Life’s a Breach: Dissecting a Year of Devastating Data Breaches
Several major data breaches thrust cybersecurity into the global spotlight in 2016. In the Asia-Pacific region, for example, cybercriminals stole 100 GB of government data from the Indian state of Kerala and made off with 300 GB of voter data in the Philippines. These are just two examples of high-profile data breaches that hit in 2016.
Leaked records include data such as credit cards, passwords and personal health information (PHI) that cybercriminals traditionally covet. However, IBM X-Force also noted a shift in fraudsters’ strategies: The attackers behind many data breaches in 2016 also sought unstructured data, such as email archives, business documents, intellectual property and source code.
Data Thieves Up the Ante
According to the 2017 IBM X-Force Threat Intelligence Index, more than 4 billion records were leaked in 2016. That’s more than the combined total of the previous two years. This is unprecedented and clearly shows that the bad guys are getting smarter and data breaches are becoming more devastating.
To put things into perspective, if we multiply the number of data records leaked in 2016 by the average cost per record breached in 2015 ($158), the losses can be projected at over $630 billion, per the 2016 Cost of Data Breach study. Organizations need to act fast and tighten their defenses.
Data breaches are prevalent across industries, but some are more at risk than others due to the sensitive nature of the data they handle. Based on publicly disclosed security events in 2016, the report revealed that the information and communications industries suffered more incidents and lost more records than any other sector.

● Stored items from a collection
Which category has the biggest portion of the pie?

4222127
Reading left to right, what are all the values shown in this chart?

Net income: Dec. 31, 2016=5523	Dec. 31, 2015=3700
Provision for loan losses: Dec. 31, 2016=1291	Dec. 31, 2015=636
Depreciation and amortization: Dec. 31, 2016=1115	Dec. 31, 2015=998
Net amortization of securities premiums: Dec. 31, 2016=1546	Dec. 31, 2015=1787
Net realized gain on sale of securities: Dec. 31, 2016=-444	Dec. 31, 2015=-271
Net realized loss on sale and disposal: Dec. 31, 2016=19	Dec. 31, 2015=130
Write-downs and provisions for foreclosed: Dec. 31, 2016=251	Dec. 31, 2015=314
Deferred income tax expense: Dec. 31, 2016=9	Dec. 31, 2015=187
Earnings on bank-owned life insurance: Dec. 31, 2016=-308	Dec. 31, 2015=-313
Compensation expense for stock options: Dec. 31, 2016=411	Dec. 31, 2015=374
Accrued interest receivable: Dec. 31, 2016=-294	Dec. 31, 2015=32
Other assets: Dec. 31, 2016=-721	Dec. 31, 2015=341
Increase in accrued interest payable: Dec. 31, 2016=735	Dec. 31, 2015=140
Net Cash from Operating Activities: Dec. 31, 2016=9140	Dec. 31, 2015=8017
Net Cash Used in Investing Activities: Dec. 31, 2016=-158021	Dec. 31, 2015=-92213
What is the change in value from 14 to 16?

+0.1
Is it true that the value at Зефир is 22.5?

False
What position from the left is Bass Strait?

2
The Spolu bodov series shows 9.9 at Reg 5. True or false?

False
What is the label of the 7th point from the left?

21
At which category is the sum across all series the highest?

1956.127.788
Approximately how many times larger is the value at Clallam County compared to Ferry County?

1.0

● TASK OBJECTIVE
Rewrite the stretch of the data breach article from "Data Thieves Up" through "tighten their defenses.", substituting "Companies" for "Organizations".

● ANSWER TO THIS EXERCISE
Data Thieves Up the Ante
According to the 2017 IBM X-Force Threat Intelligence Index, more than 4 billion records were leaked in 2016. That’s more than the combined total of the previous two years. This is unprecedented and clearly shows that the bad guys are getting smarter and data breaches are becoming more devastating.
To put things into perspective, if we multiply the number of data records leaked in 2016 by the average cost per record breached in 2015 ($158), the losses can be projected at over $630 billion, per the 2016 Cost of Data Breach study. Companies need to act fast and tighten their defenses.